> **ASSIGNMENT**
Please retype all of the entries that follow, leaving the images out.

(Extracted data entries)

◇ ◇ ◇ ◇

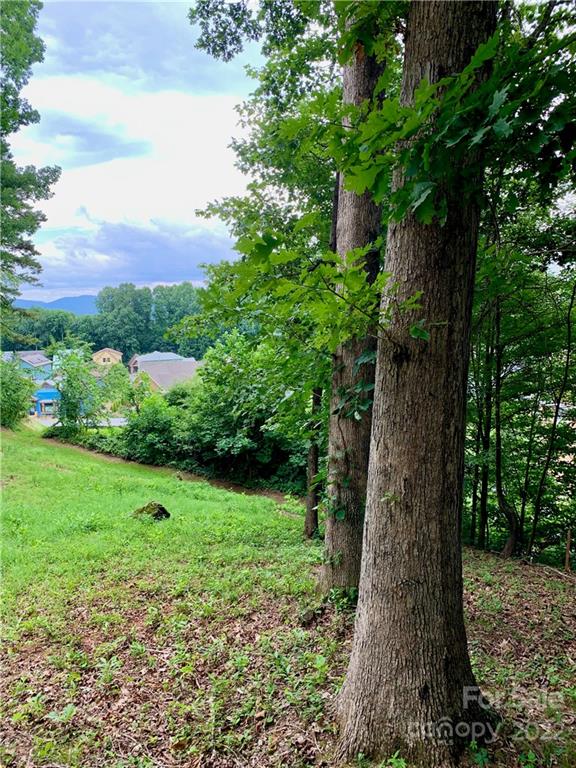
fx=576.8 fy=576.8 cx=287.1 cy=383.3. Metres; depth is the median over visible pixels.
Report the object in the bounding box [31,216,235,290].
cloud
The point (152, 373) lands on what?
house
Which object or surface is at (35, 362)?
house
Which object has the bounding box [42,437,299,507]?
dirt path
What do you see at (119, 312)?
tree
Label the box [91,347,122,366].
house
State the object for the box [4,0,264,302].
sky
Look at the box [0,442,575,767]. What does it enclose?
lawn
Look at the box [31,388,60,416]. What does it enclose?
blue building
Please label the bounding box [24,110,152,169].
cloud
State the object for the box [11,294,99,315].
mountain
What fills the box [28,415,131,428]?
road
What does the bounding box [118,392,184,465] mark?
shrub
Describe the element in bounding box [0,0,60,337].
tree
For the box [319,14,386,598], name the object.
tree
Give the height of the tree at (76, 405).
4.913 m
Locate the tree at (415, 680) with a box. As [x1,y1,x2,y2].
[333,0,492,760]
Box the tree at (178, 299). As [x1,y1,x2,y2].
[149,282,204,356]
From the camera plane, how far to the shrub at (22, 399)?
26.81 m
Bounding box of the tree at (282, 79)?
[186,0,349,545]
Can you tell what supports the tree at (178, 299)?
on the ground
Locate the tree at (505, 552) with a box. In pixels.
[489,284,520,557]
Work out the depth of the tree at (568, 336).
9.51 m
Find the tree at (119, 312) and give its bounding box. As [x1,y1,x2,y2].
[92,283,152,360]
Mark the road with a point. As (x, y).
(113, 423)
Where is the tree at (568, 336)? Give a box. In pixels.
[531,267,575,558]
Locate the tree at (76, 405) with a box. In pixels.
[50,347,104,433]
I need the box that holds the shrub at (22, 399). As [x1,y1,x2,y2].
[0,355,36,428]
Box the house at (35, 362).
[5,350,52,381]
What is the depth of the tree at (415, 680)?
3.22 m
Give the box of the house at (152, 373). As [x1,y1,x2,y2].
[130,352,201,393]
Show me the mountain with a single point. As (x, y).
(81, 297)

◇ ◇ ◇ ◇

> **PROBLEM SOLUTION**
fx=576.8 fy=576.8 cx=287.1 cy=383.3. Metres; depth is the median over visible pixels.
Report the object in the bounding box [31,216,235,290].
cloud
The point (152, 373) lands on what?
house
Which object or surface is at (35, 362)?
house
Which object has the bounding box [42,437,299,507]?
dirt path
What do you see at (119, 312)?
tree
Label the box [91,347,122,366].
house
State the object for the box [4,0,264,302].
sky
Look at the box [0,442,575,767]. What does it enclose?
lawn
Look at the box [31,388,60,416]. What does it enclose?
blue building
Please label the bounding box [24,110,152,169].
cloud
State the object for the box [11,294,99,315].
mountain
What fills the box [28,415,131,428]?
road
What does the bounding box [118,392,184,465] mark?
shrub
Describe the element in bounding box [0,0,60,337].
tree
For the box [319,14,386,598], name the object.
tree
Give the height of the tree at (76, 405).
4.913 m
Locate the tree at (415, 680) with a box. As [x1,y1,x2,y2].
[333,0,492,760]
Box the tree at (178, 299). As [x1,y1,x2,y2].
[149,282,204,356]
From the camera plane, how far to the shrub at (22, 399)?
26.81 m
Bounding box of the tree at (282, 79)?
[186,0,349,545]
Can you tell what supports the tree at (178, 299)?
on the ground
Locate the tree at (505, 552) with a box. In pixels.
[489,284,520,557]
Work out the depth of the tree at (568, 336).
9.51 m
Find the tree at (119, 312) and give its bounding box. As [x1,y1,x2,y2].
[92,283,152,360]
Mark the road with a point. As (x, y).
(113, 423)
Where is the tree at (568, 336)? Give a box. In pixels.
[531,267,575,558]
Locate the tree at (76, 405) with a box. In pixels.
[50,347,104,433]
I need the box that holds the shrub at (22, 399). As [x1,y1,x2,y2].
[0,355,36,428]
Box the house at (35, 362).
[5,350,52,381]
What is the depth of the tree at (415, 680)?
3.22 m
Give the box of the house at (152, 373). As [x1,y1,x2,y2].
[130,352,201,393]
Show me the mountain with a single point. As (x, y).
(81, 297)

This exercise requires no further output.